### Saved entries

---+---

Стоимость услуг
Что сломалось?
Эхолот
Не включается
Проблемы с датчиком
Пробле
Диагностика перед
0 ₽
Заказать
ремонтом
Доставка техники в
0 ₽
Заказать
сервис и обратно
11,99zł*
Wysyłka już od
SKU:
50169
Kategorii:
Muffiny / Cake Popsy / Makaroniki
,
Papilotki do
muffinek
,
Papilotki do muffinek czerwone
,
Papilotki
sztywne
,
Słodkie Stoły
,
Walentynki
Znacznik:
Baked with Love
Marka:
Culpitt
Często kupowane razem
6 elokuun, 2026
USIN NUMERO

---+---

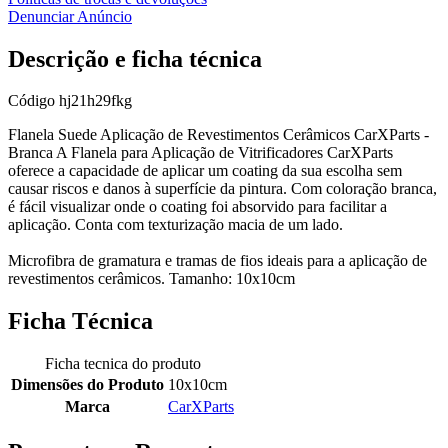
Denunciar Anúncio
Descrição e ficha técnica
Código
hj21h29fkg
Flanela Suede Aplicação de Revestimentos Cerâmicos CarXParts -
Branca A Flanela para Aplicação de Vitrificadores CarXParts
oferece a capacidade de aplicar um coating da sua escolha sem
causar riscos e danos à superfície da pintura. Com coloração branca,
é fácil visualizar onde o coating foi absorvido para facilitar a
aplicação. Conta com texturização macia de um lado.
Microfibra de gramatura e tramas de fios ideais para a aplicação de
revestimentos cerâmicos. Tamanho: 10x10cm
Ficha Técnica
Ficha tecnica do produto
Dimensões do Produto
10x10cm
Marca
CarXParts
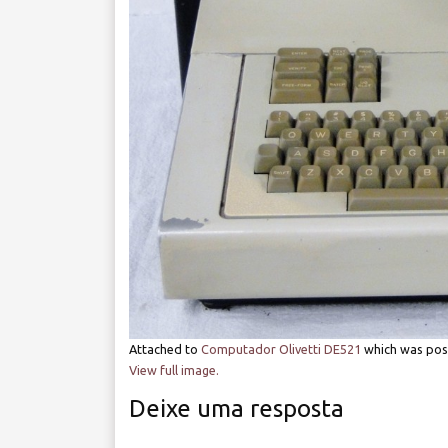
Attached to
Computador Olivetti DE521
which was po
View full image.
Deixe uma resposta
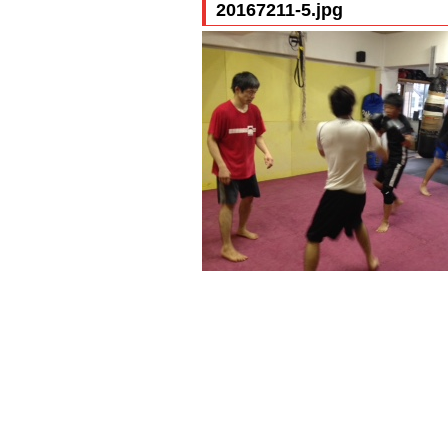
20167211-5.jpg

---+---

### Assigned task
In the entries above, find the line with "Стоимость услуг" and the line with "USIN NUMERO", then restate word for word both of them and every line between, with nothing more.

### Expected answer
Стоимость услуг
Что сломалось?
Эхолот
Не включается
Проблемы с датчиком
Пробле
Диагностика перед
0 ₽
Заказать
ремонтом
Доставка техники в
0 ₽
Заказать
сервис и обратно
11,99zł*
Wysyłka już od
SKU:
50169
Kategorii:
Muffiny / Cake Popsy / Makaroniki
,
Papilotki do
muffinek
,
Papilotki do muffinek czerwone
,
Papilotki
sztywne
,
Słodkie Stoły
,
Walentynki
Znacznik:
Baked with Love
Marka:
Culpitt
Często kupowane razem
6 elokuun, 2026
USIN NUMERO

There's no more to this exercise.